Feel free to print out and inspect the mf_manufacturers DataFrame created from this code.

Note

You can learn more in the Developer Guide about performing SQL queries with the Python API.

Create the final SQL query with Python#

Now that we have a DataFrame with the top manufacturers, let’s use a loop to generate a Python list of these pesky CASE WHEN expressions.

In a new cell at the end of the same Python notebook, copy and Run the following:

cases = []

for (row_index, manufacturer, count) in mf_manufacturers.itertuples():
  cases.append(
  """
  SUM(CASE WHEN "Aircraft Manufacturer" = '%s' THEN "Total Landed Weight"
      ELSE 0
  END) AS "weight_%s"
  """ % (manufacturer, manufacturer))

We can now use this list of case expressions to create the final SQL query.

In a new cell at the end of the same Python notebook, copy and Run the following (again adjusting the table name as necessary):

final_query = """
  SELECT
    "Activity Period", "Operating Airline",
    COUNT(*) AS airline_count, %s
  FROM "DKU_TUTORIAL_SQLINPYTHON_sfo_prepared"
  GROUP BY "Activity Period", "Operating Airline"
  """ % (",".join(cases))

print(final_query)

Build the output dataset#

To finish, we need to execute the query with a Python recipe.

Click + Create Recipe > Python recipe > OK.
Add a new output dataset named sfo_pivot.
Click Create Dataset and Create Recipe.

Replace the default output at the end of the recipe with the code below.

result = executor.query_to_df(final_query)

output_dataset = dataiku.Dataset("sfo_pivot")
output_dataset.write_with_schema(result)

Click Run.

Visualize the output#

The output is exactly what we wanted.

Here is a vertical stacked bar chart with the sum of the weights of the top five manufacturers in the Y field and the operating airlines in the X field, sorted by descending airline counts.

Fairly unsurprisingly, Boeing is dominant, and most airlines are mono-carrier.

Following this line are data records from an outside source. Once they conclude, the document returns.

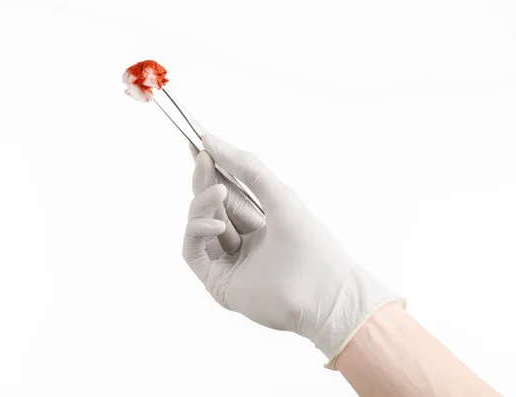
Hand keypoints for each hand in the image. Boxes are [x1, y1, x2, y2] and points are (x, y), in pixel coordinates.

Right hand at [183, 134, 401, 361]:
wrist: (323, 292)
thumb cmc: (310, 245)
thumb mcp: (278, 196)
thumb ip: (248, 168)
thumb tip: (212, 141)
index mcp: (258, 223)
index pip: (226, 192)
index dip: (213, 168)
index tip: (199, 144)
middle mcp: (241, 242)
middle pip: (210, 206)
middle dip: (204, 180)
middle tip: (202, 158)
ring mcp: (228, 262)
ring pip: (198, 224)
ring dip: (202, 203)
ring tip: (218, 192)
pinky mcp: (217, 281)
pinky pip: (193, 249)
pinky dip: (198, 231)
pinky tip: (217, 225)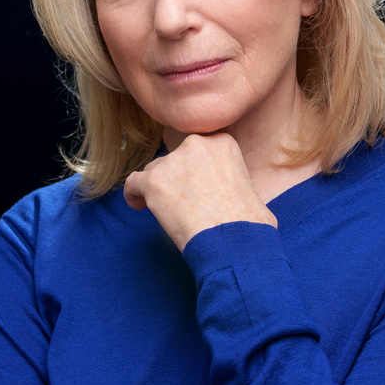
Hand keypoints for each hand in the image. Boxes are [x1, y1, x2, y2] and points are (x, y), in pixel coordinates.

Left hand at [123, 133, 277, 250]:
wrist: (235, 242)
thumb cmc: (249, 224)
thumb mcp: (250, 186)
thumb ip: (232, 176)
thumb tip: (227, 190)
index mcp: (222, 142)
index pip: (196, 151)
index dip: (194, 170)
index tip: (195, 188)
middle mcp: (196, 145)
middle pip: (174, 158)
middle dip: (176, 178)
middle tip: (183, 203)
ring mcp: (173, 161)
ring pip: (155, 170)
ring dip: (159, 188)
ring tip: (168, 212)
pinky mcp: (154, 181)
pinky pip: (134, 183)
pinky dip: (134, 195)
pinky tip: (140, 207)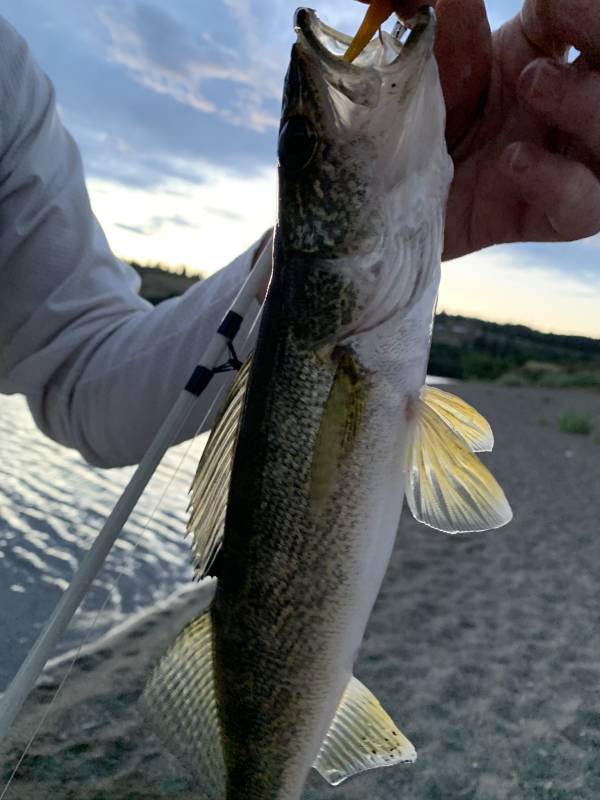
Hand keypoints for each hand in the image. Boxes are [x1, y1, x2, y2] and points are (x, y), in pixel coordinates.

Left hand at [433, 0, 599, 258]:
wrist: (397, 201)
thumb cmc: (419, 130)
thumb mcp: (432, 72)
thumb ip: (450, 27)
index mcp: (546, 55)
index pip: (591, 19)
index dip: (578, 8)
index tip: (542, 5)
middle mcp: (570, 108)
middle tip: (551, 33)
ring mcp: (569, 164)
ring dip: (588, 101)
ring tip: (531, 83)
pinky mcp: (550, 219)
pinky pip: (587, 205)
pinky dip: (558, 180)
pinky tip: (513, 159)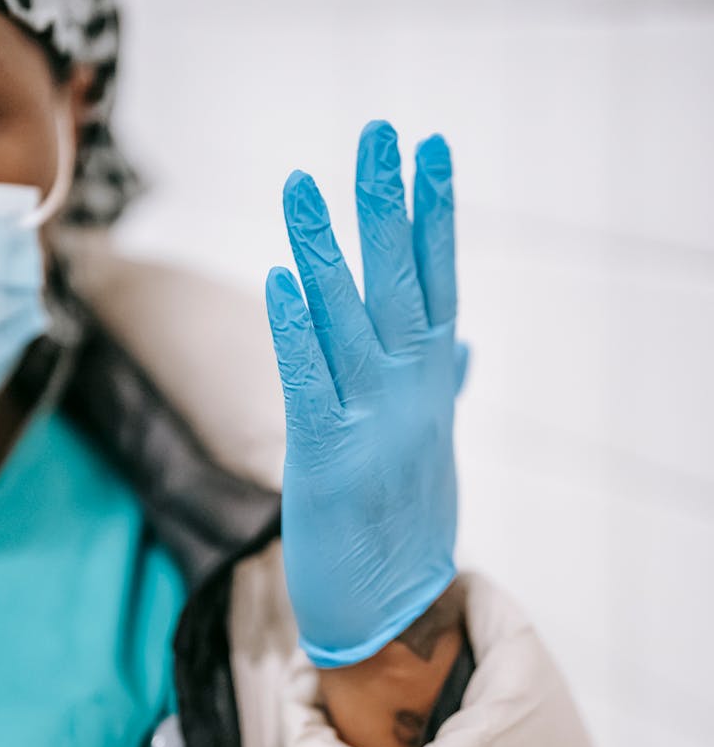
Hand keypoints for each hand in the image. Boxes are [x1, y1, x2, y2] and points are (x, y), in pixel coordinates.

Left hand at [265, 120, 467, 667]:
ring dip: (327, 254)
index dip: (435, 218)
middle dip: (390, 210)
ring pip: (349, 327)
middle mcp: (412, 398)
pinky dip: (297, 334)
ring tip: (302, 186)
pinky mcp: (330, 467)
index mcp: (432, 388)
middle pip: (402, 289)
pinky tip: (280, 282)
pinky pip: (312, 389)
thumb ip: (445, 385)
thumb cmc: (406, 520)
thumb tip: (466, 341)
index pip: (438, 287)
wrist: (393, 612)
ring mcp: (375, 430)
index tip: (429, 151)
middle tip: (381, 134)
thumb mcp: (432, 444)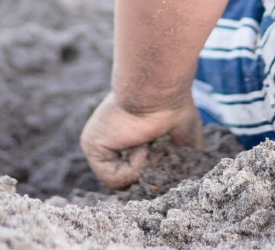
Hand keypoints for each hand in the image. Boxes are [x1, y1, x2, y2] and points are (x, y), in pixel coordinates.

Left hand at [79, 93, 203, 188]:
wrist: (161, 91)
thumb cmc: (173, 107)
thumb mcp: (182, 140)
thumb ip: (177, 161)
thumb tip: (173, 182)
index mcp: (123, 134)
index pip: (132, 168)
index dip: (152, 171)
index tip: (165, 155)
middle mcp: (107, 138)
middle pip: (125, 178)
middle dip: (148, 172)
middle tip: (159, 151)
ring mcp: (97, 143)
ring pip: (120, 181)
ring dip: (143, 168)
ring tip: (150, 145)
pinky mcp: (92, 146)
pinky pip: (113, 178)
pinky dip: (134, 168)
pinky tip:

However, United Airlines has a non-negligible Airbus cargo fleet.

Execute in-database#

In this first version, we executed both queries using query_to_df, meaning that the Python code actually received the whole data in memory, and sent it back to the database for storing the output dataset.

It would be better (and critical in the case of big datasets) that the final query be performed fully in-database.

Fortunately, Dataiku makes that easy. Executing SQL queries in-database and handling the work of dropping/creating table is what the SQL query does. The SQLExecutor2 class lets you run a query as if it was an SQL Query recipe.

Return to the Python recipe.

Replace the final three lines of the code by the code block below.

output_dataset = dataiku.Dataset("sfo_pivot")
SQLExecutor2.exec_recipe_fragment(output_dataset, final_query)

Click Run.

Everything works the same, but now the data hasn’t been streamed to Python. Everything stayed in the database!